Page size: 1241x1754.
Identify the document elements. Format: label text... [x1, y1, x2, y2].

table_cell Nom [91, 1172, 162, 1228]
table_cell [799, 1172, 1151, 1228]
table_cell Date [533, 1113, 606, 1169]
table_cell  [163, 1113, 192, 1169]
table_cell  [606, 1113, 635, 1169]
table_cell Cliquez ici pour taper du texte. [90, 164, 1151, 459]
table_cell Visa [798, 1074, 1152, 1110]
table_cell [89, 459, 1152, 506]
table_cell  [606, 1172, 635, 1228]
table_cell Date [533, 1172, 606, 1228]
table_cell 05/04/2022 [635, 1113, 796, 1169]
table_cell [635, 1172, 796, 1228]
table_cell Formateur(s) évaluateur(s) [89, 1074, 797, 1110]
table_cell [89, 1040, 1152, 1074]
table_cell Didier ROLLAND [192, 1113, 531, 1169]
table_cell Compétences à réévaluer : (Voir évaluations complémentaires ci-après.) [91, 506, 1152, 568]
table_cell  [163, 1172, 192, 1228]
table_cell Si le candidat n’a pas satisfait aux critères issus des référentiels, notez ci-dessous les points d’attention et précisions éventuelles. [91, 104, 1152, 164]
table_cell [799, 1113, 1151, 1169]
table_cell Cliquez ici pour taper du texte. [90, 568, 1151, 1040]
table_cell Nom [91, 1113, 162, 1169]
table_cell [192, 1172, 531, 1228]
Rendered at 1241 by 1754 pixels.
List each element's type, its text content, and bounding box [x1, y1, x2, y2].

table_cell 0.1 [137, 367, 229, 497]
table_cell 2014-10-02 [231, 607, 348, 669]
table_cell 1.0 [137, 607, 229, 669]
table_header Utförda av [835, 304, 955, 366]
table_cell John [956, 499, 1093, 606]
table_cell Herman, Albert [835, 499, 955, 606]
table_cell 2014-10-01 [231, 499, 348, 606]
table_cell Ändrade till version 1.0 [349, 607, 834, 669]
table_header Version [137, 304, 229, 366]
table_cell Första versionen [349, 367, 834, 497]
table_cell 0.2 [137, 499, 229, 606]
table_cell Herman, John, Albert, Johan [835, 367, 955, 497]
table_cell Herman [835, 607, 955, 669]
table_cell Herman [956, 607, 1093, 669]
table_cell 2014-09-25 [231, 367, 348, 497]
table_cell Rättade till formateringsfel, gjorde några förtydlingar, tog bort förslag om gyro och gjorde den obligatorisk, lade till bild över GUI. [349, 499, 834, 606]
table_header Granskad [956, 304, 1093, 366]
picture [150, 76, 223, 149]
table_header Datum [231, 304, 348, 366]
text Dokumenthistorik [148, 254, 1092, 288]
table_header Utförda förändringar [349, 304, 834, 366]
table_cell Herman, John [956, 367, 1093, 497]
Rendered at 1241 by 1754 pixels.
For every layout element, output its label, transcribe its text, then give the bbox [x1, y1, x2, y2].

━━━━━━━━━━━━━━━━━━━━━━━━━━━━━━

*What you should do*.
Return every one of the lines above word for word, with no changes.

*Written answer*.
Page size: 1241x1754.
Identify the document elements. Format: label text... [x1, y1, x2, y2].

table_cell Nom [91, 1172, 162, 1228]
table_cell [799, 1172, 1151, 1228]
table_cell Date [533, 1113, 606, 1169]
table_cell  [163, 1113, 192, 1169]
table_cell  [606, 1113, 635, 1169]
table_cell Cliquez ici pour taper du texte. [90, 164, 1151, 459]
table_cell Visa [798, 1074, 1152, 1110]
table_cell [89, 459, 1152, 506]
table_cell  [606, 1172, 635, 1228]
table_cell Date [533, 1172, 606, 1228]
table_cell 05/04/2022 [635, 1113, 796, 1169]
table_cell [635, 1172, 796, 1228]
table_cell Formateur(s) évaluateur(s) [89, 1074, 797, 1110]
table_cell [89, 1040, 1152, 1074]
table_cell Didier ROLLAND [192, 1113, 531, 1169]
table_cell Compétences à réévaluer : (Voir évaluations complémentaires ci-après.) [91, 506, 1152, 568]
table_cell  [163, 1172, 192, 1228]
table_cell Si le candidat n’a pas satisfait aux critères issus des référentiels, notez ci-dessous les points d’attention et précisions éventuelles. [91, 104, 1152, 164]
table_cell [799, 1113, 1151, 1169]
table_cell Cliquez ici pour taper du texte. [90, 568, 1151, 1040]
table_cell Nom [91, 1113, 162, 1169]
table_cell [192, 1172, 531, 1228]
Rendered at 1241 by 1754 pixels.
List each element's type, its text content, and bounding box [x1, y1, x2, y2].

table_cell 0.1 [137, 367, 229, 497]
table_cell 2014-10-02 [231, 607, 348, 669]
table_cell 1.0 [137, 607, 229, 669]
table_header Utförda av [835, 304, 955, 366]
table_cell John [956, 499, 1093, 606]
table_cell Herman, Albert [835, 499, 955, 606]
table_cell 2014-10-01 [231, 499, 348, 606]
table_cell Ändrade till version 1.0 [349, 607, 834, 669]
table_header Version [137, 304, 229, 366]
table_cell Första versionen [349, 367, 834, 497]
table_cell 0.2 [137, 499, 229, 606]
table_cell Herman, John, Albert, Johan [835, 367, 955, 497]
table_cell Herman [835, 607, 955, 669]
table_cell Herman [956, 607, 1093, 669]
table_cell 2014-09-25 [231, 367, 348, 497]
table_cell Rättade till formateringsfel, gjorde några förtydlingar, tog bort förslag om gyro och gjorde den obligatorisk, lade till bild över GUI. [349, 499, 834, 606]
table_header Granskad [956, 304, 1093, 366]
picture [150, 76, 223, 149]
table_header Datum [231, 304, 348, 366]
text Dokumenthistorik [148, 254, 1092, 288]
table_header Utförda förändringar [349, 304, 834, 366]
table_cell Herman, John [956, 367, 1093, 497]
Rendered at 1241 by 1754 pixels.
For every layout element, output its label, transcribe its text, then give the bbox [x1, y1, x2, y2].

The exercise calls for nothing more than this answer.